(YOUR INSTRUCTIONS)
Determine how many lines of the data include the word "markers", and write only that number.

----- DATA LISTING

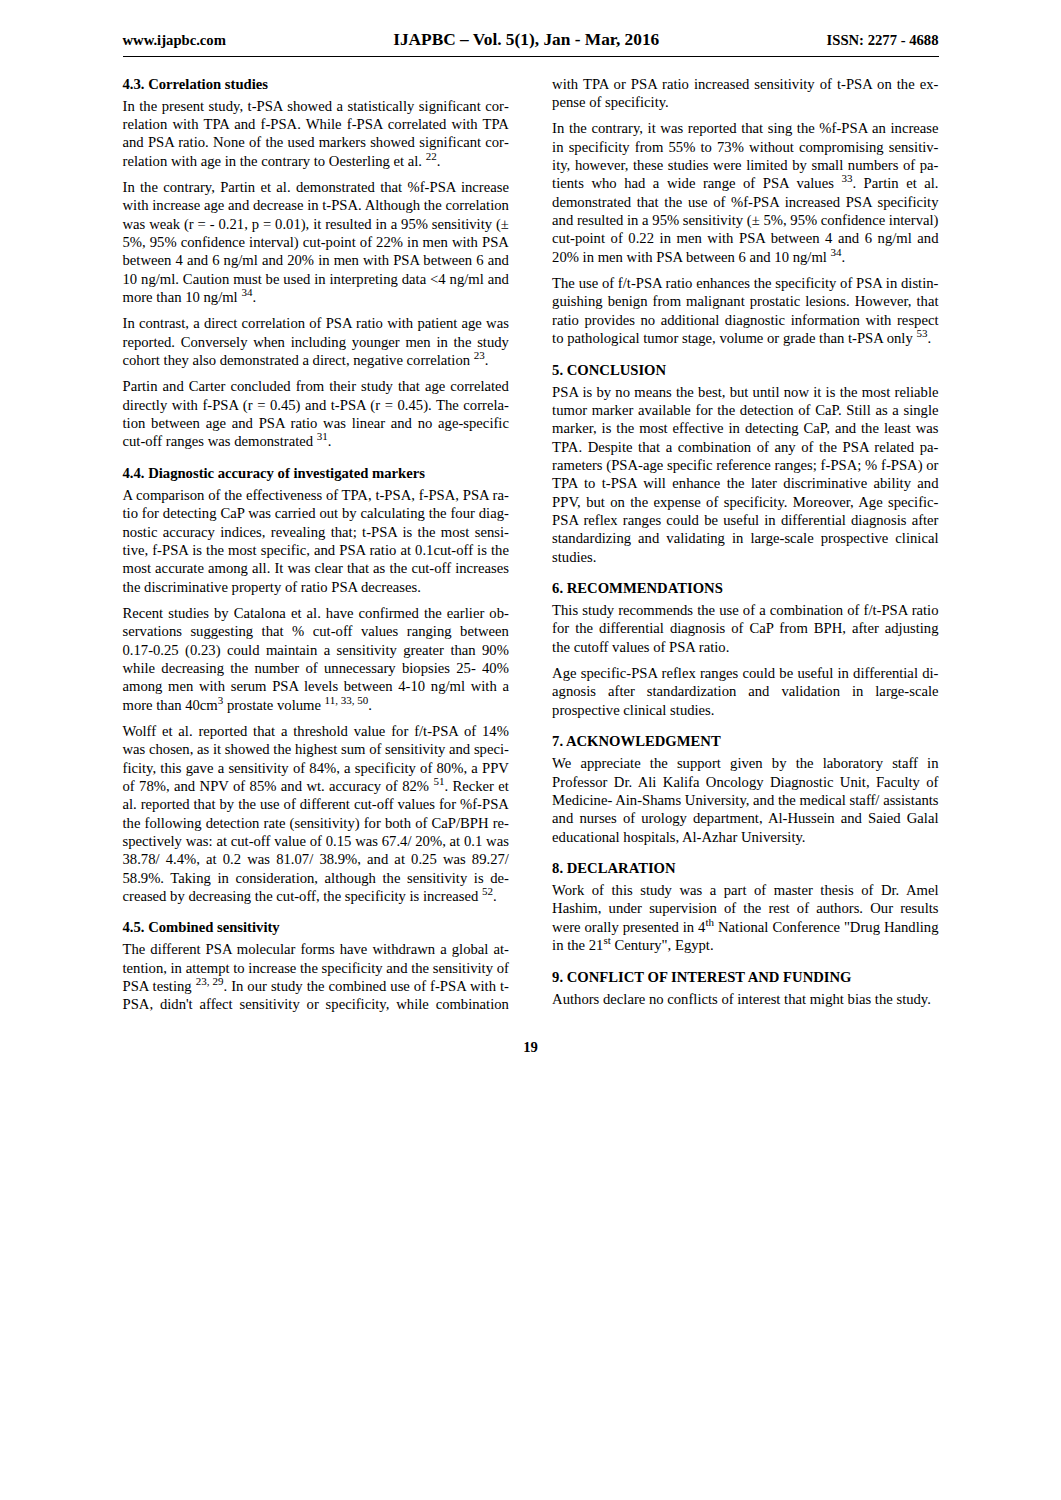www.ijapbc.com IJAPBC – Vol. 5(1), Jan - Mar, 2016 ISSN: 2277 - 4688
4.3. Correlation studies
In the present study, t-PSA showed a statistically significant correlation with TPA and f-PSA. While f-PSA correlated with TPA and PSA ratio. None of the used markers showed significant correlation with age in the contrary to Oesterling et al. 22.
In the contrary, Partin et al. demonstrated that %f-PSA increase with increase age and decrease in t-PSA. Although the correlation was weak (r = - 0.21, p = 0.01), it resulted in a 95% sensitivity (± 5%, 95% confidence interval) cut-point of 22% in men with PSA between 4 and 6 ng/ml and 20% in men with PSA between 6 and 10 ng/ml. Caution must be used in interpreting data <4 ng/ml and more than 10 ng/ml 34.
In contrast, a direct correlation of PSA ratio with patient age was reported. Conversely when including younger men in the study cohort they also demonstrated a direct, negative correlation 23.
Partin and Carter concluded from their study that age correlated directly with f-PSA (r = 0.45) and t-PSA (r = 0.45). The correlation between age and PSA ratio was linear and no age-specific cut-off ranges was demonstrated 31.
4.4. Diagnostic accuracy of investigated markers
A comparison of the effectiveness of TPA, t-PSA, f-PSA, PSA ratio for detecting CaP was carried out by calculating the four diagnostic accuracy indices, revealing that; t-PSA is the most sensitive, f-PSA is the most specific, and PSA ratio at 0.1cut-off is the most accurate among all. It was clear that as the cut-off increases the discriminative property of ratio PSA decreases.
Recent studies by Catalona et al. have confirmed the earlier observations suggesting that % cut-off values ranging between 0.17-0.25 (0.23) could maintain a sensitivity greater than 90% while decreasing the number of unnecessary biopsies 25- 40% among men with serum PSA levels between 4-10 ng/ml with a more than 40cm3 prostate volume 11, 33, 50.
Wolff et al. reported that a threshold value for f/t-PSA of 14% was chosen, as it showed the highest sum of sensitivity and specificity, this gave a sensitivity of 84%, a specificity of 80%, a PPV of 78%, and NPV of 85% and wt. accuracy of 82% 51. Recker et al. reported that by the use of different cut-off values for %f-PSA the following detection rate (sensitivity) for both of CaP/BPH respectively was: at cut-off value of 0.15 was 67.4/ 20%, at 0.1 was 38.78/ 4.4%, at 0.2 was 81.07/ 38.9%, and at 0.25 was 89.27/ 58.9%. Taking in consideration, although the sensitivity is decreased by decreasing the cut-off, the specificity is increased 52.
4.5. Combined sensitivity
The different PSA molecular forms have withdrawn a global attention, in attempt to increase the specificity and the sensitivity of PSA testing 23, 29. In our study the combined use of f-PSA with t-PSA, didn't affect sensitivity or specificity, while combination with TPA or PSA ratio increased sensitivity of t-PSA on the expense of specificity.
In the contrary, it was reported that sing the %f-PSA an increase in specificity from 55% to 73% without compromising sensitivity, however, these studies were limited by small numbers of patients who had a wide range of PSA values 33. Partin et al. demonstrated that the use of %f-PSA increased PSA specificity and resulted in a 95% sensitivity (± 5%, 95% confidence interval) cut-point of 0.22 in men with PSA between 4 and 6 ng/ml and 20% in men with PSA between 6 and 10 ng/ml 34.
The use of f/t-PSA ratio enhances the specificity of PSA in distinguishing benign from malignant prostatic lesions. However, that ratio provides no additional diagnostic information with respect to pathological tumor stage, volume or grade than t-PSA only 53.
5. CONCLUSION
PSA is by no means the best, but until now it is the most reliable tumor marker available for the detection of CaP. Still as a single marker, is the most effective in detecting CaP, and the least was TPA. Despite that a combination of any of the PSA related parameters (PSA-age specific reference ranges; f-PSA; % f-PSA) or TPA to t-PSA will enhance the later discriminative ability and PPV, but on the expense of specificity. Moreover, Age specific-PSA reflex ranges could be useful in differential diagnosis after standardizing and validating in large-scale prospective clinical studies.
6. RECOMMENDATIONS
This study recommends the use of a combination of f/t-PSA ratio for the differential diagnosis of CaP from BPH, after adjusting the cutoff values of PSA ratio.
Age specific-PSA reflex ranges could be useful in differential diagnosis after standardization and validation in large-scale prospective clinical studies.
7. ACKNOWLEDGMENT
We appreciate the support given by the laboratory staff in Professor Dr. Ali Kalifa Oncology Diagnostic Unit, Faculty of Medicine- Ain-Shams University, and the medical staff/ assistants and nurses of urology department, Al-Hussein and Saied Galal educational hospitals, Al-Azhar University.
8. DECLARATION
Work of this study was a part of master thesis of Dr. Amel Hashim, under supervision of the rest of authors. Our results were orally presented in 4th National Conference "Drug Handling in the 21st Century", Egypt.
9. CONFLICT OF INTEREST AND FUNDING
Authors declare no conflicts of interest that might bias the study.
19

----------
----- DATA LISTING

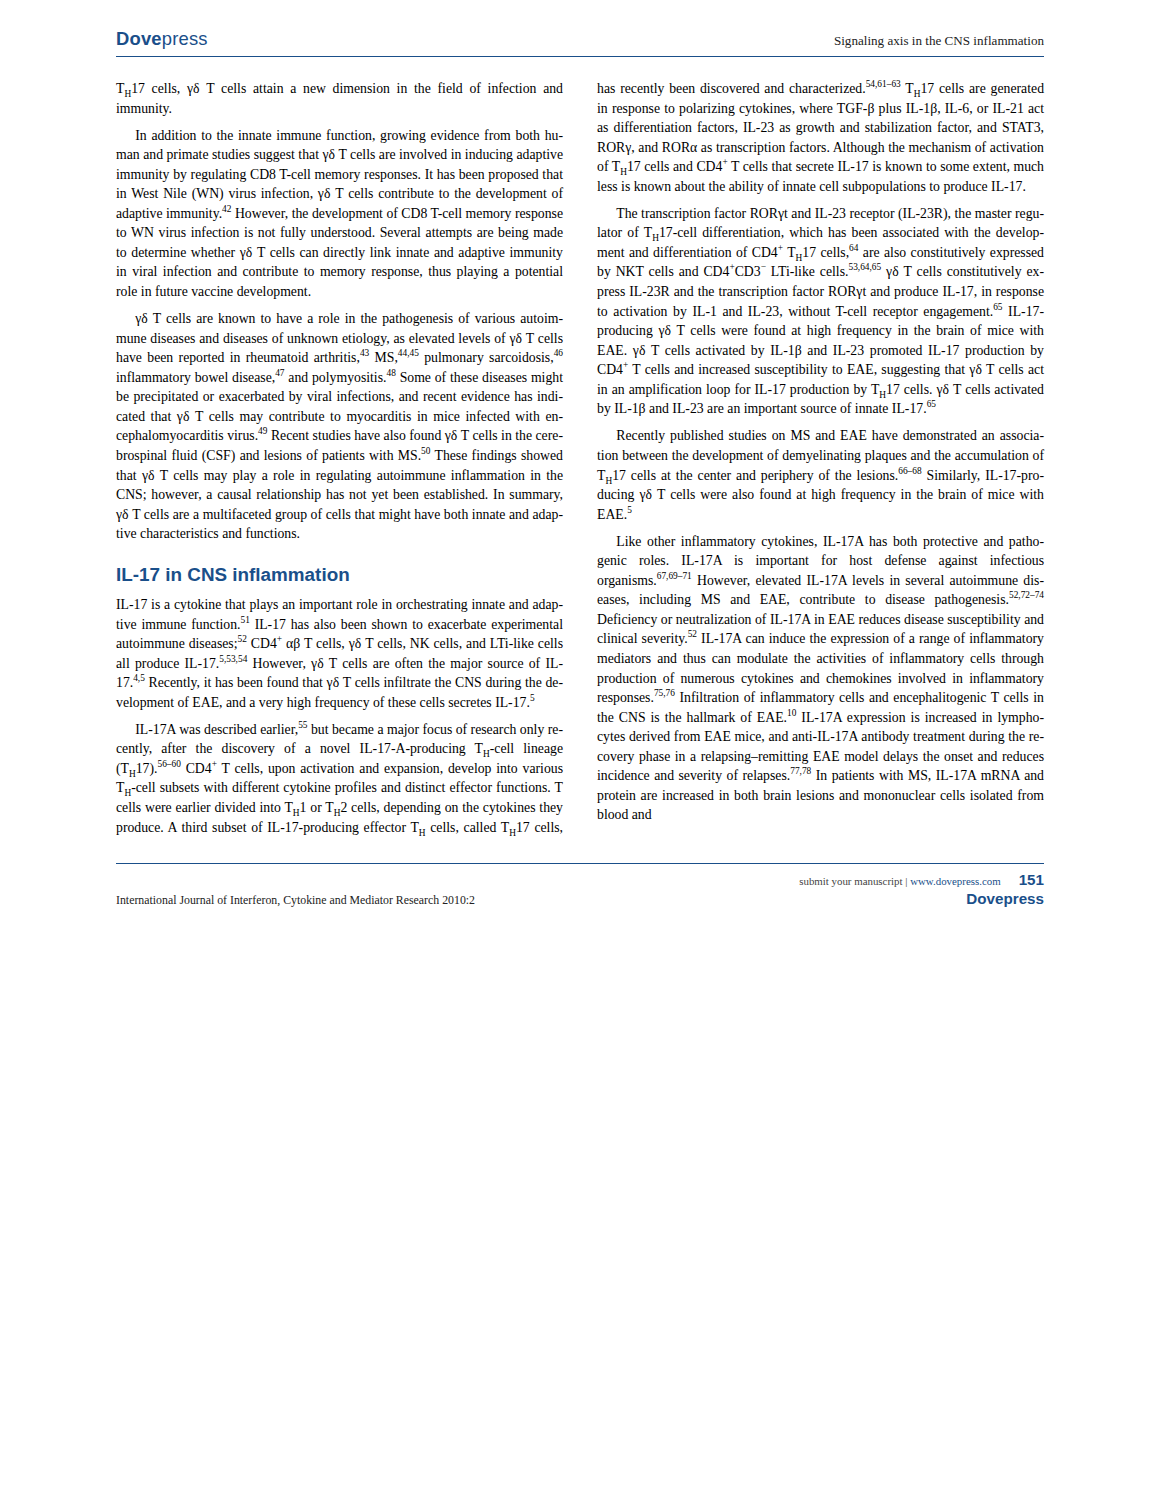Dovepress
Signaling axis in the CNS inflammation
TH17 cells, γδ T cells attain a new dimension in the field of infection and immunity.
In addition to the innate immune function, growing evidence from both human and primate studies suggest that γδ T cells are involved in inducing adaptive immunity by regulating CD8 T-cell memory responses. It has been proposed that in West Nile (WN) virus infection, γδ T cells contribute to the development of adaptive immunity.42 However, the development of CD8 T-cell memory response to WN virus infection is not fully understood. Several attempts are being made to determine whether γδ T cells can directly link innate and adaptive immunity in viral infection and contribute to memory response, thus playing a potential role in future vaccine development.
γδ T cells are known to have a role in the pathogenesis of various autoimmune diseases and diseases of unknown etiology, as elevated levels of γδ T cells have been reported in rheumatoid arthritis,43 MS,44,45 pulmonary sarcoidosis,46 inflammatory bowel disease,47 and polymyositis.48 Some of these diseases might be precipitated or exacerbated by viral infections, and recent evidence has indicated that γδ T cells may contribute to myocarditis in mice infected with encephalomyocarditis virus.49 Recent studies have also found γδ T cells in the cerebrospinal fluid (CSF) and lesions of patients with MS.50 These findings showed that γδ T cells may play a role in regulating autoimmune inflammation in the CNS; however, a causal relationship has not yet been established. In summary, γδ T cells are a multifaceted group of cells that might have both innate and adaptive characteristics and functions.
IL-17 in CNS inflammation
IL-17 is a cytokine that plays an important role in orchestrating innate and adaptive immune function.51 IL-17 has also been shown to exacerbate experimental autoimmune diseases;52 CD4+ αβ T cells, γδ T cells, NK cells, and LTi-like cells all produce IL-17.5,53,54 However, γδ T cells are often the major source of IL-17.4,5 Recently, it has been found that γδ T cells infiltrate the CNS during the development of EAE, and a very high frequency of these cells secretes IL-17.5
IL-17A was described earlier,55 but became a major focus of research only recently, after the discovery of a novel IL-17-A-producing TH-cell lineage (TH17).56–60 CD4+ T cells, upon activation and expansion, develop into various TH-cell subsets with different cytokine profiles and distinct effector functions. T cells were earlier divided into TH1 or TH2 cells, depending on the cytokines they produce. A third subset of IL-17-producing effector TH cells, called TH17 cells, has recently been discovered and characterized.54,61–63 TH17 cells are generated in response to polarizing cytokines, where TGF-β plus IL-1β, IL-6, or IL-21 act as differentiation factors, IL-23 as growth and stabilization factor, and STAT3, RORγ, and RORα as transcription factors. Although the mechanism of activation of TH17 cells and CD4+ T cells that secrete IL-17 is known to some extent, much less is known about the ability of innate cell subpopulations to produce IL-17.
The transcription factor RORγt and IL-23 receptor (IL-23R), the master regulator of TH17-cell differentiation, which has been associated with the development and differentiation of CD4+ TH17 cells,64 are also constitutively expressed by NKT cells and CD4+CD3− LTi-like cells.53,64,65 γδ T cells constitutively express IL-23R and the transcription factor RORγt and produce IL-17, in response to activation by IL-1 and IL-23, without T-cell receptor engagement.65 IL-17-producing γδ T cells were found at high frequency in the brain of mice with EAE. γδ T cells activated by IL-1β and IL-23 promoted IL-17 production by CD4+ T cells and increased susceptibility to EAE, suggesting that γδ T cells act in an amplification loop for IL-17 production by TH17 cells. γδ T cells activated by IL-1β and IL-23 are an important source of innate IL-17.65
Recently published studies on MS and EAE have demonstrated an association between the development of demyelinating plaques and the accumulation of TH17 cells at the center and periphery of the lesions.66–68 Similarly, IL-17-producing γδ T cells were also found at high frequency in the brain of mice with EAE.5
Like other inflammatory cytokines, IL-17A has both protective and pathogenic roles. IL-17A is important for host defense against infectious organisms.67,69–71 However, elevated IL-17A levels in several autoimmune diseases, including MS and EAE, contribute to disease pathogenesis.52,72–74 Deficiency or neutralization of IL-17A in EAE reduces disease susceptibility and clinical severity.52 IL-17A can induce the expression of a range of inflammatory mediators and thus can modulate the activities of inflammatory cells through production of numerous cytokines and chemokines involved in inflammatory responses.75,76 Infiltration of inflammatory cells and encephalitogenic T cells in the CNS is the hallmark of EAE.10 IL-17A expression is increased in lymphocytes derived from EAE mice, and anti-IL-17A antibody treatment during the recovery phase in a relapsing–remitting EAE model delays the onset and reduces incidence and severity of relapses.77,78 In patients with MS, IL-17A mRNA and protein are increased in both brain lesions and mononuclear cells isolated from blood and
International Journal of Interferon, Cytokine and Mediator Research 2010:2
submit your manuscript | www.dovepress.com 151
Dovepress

----------

(TASK ANSWER)
2